## The data

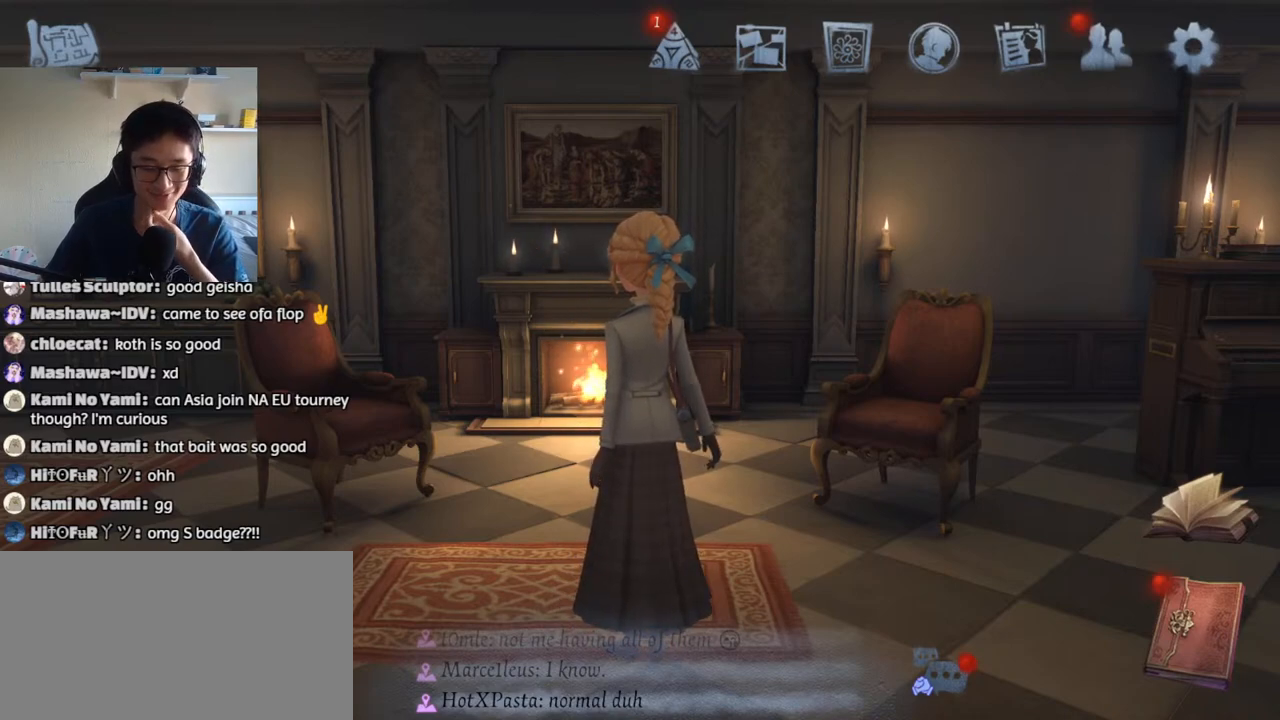
{"keys": [], "mouse": [], "events": []}
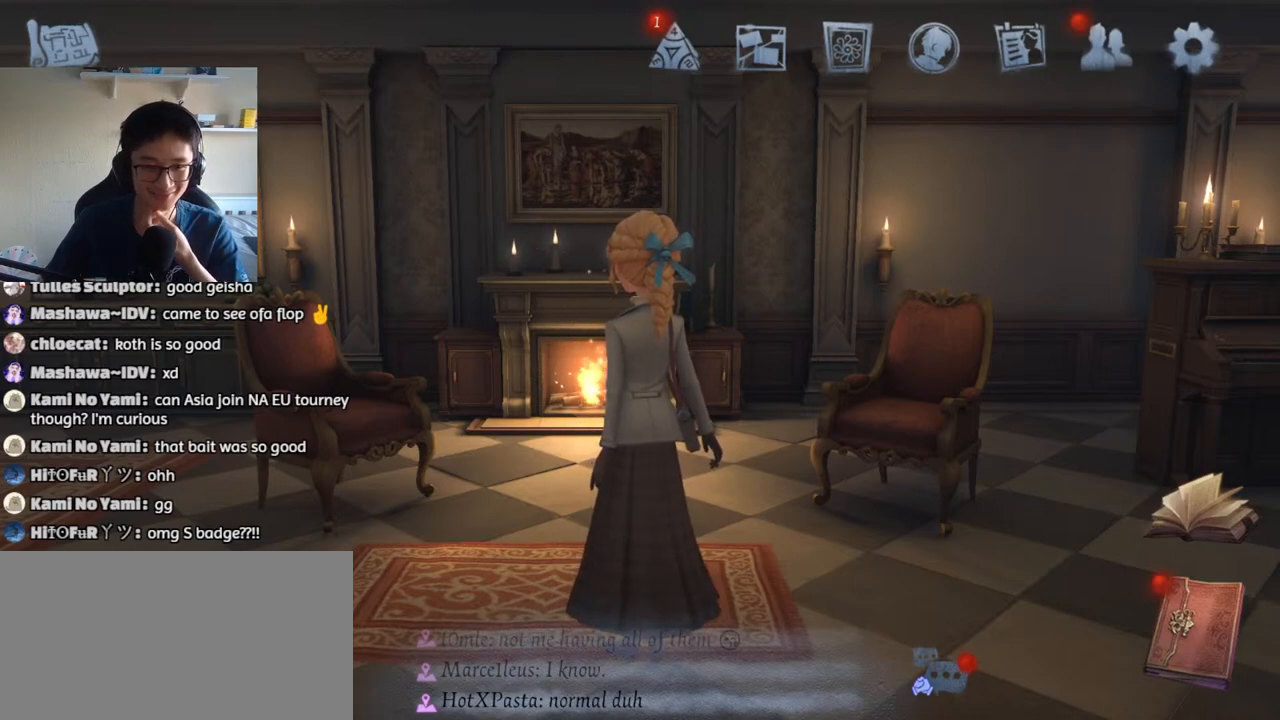
{"keys": [], "mouse": [], "events": []}
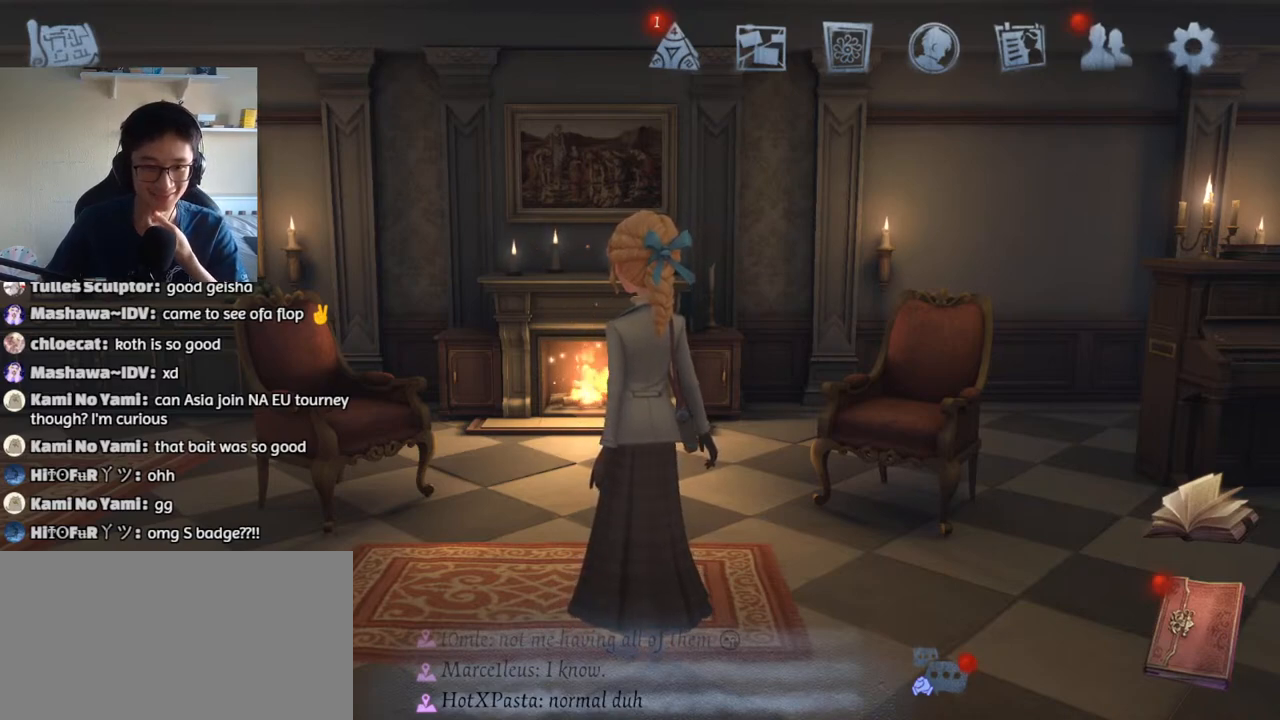
{"keys": [], "mouse": [], "events": []}
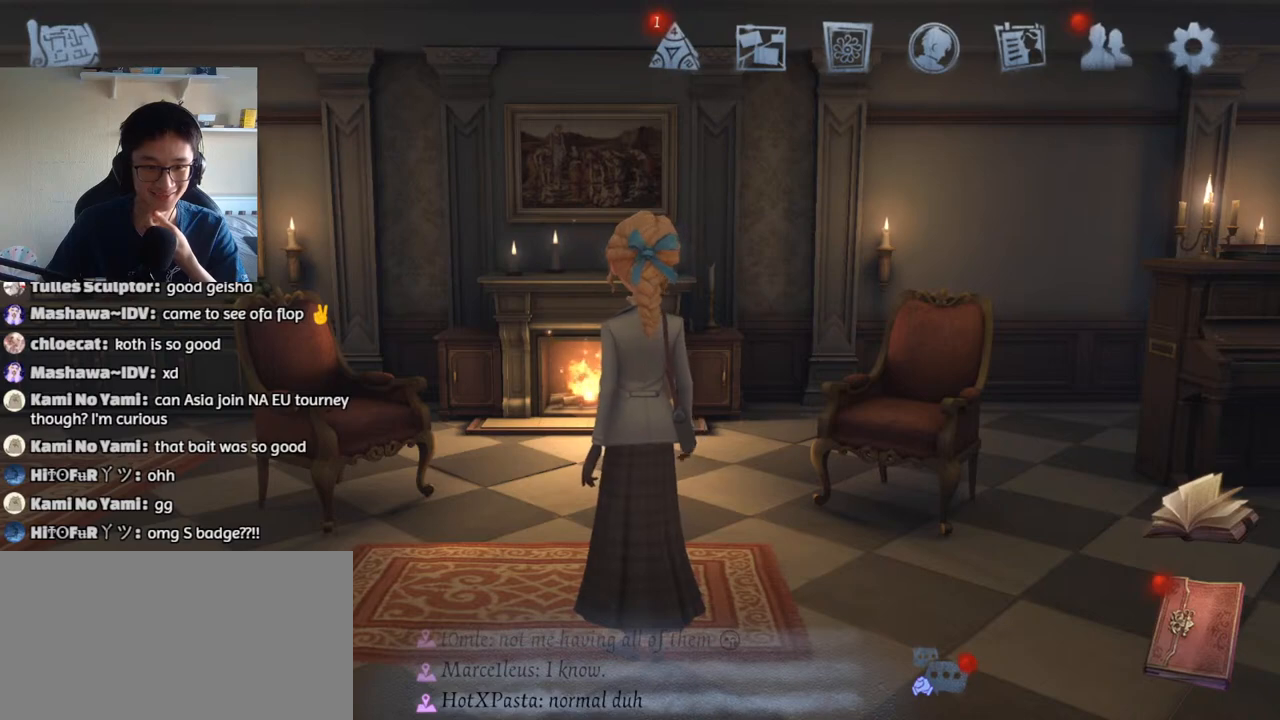
{"keys": [], "mouse": [], "events": []}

## What the task asks
Every word of the data should be reproduced exactly; please omit any pictures.

## Output below
{"keys": [], "mouse": [], "events": []}
{"keys": [], "mouse": [], "events": []}
{"keys": [], "mouse": [], "events": []}
{"keys": [], "mouse": [], "events": []}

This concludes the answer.